To empower them with knowledge and skills, the M-PESA Foundation Academy has partnered with several institutions and charities to ensure the program is realised in a qualitative way.

Tijani Bello, the Academics Programme Manager at Uongozi Centre, says they have partnered with Moi University’s School of African Studies, which will primarily look at how to empower the young learners with the knowledge of Africa, its history, philosophy, culture and development issues as well as its challenges and opportunities.

The program will also partner with Young African Leaders Initiative (YALI) to help the students learn about leadership, critical and creative thinking. Students will also get an opportunity to visit an African country and take part in a development project.

Further, an International Computer Driving Licence will help to equip them with their computer needs while Strathmore Business School will assist in developing their entrepreneurial ideas. The curriculum will also entail outdoor pursuits like hiking, kayaking, yoga and driving.

“As you know the continent is gradually coming together and we would like our scholars to take advantage of that. They won’t be able to do that unless they are very confident about the continent and about themselves,” says Tijani.

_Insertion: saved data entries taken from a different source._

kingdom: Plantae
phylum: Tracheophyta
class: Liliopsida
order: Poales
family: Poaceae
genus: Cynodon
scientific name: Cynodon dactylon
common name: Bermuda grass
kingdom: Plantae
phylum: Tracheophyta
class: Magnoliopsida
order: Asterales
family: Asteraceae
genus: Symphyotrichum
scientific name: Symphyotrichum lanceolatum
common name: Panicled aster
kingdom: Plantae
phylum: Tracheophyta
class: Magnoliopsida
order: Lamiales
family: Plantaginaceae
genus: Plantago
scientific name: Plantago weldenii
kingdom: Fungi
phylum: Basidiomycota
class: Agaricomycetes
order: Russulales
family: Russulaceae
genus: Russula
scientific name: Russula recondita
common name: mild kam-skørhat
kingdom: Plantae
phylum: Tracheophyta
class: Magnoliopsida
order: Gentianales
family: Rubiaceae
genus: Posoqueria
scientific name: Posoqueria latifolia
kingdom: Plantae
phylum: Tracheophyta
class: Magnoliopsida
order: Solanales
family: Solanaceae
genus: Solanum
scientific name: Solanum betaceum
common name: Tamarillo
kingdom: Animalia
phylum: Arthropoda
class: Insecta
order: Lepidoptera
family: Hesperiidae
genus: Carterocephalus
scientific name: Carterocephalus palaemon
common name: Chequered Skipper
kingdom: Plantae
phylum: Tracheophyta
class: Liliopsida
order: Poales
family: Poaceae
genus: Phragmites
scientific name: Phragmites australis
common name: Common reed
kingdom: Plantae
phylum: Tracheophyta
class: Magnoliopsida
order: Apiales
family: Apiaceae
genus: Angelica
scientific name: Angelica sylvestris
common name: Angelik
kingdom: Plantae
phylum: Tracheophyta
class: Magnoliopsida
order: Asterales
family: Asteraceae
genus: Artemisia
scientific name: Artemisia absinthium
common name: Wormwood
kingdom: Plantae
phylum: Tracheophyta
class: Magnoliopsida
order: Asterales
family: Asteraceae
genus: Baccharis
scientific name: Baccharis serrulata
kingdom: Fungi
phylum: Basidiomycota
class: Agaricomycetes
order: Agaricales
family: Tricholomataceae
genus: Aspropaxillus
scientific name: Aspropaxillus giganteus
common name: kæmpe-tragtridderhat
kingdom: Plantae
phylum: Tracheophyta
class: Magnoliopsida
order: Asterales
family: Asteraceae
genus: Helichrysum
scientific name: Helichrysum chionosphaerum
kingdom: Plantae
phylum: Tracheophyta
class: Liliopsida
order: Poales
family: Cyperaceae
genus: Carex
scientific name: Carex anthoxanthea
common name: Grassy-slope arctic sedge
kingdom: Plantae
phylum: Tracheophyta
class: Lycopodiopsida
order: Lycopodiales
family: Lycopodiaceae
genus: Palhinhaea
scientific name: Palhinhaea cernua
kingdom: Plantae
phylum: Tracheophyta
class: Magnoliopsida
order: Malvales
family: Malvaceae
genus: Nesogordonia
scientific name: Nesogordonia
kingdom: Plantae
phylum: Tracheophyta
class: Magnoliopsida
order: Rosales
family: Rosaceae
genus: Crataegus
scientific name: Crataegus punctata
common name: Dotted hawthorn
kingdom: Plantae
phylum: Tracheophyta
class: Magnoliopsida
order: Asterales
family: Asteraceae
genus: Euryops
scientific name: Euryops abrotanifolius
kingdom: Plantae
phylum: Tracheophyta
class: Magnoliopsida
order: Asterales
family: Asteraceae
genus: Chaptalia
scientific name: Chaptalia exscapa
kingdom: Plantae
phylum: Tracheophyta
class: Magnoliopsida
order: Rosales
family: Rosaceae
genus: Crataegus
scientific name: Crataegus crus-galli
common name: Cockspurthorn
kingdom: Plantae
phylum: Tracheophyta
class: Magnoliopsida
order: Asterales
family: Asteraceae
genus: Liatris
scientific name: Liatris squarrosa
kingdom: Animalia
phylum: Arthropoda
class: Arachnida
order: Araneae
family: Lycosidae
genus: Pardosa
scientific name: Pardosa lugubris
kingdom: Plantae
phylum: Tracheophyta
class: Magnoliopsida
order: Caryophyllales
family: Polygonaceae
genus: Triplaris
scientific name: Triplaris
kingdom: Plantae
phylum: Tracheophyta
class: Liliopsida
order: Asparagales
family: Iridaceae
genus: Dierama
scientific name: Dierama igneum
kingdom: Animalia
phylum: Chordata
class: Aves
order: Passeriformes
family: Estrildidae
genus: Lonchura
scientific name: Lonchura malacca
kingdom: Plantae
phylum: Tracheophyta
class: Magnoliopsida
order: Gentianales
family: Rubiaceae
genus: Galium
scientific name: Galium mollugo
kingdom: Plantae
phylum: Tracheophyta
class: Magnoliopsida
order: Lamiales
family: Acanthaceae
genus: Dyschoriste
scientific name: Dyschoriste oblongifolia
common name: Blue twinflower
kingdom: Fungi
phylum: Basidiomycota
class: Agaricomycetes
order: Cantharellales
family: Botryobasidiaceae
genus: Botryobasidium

Umulkheir Yussuf, an M-PESA Foundation Academy Form Four graduate, is looking forward to the Leadership and African History courses, which of course will be accompanied by the trips to different African countries. She wants to study Environmental Law or International Relations when she goes to university.

“This is the best place for me before I join university because of the courses that will be offered, especially the leadership course that will prepare us to be transformational leaders for Africa. I’m looking forward to the trips in African countries and learning more about different cultures,” she says.

And for the students who are not interested in going to university? There’s a plan for them as well.

The Academy has been helping students incubate business ideas and community projects. Students form groups and come up with their own enterprise and a business plan. They then present it to the investment committee and if it is a viable project, are given a loan. They are expected to pay that loan back as the business improves.

“We obviously want our students to be academically good, but it’s not the be-all and end-all of everything that we do here. We want to produce students who are going to be employable,” says Les Baillie, CEO of the M-PESA Foundation Academy.

“We know that some students will not want to go into university. Some will create their own businesses, so we will be looking at providing the seed capital for that business, assuming it’s one we believe will be sustainable and hopefully one they will be able to build on once they leave here and become an employer rather than an employee.”

It will cost KES100 million a year to run the Uongozi Centre, but Baillie feels every shilling is being spent incredibly well because it will enable the students to go out into the world well prepared.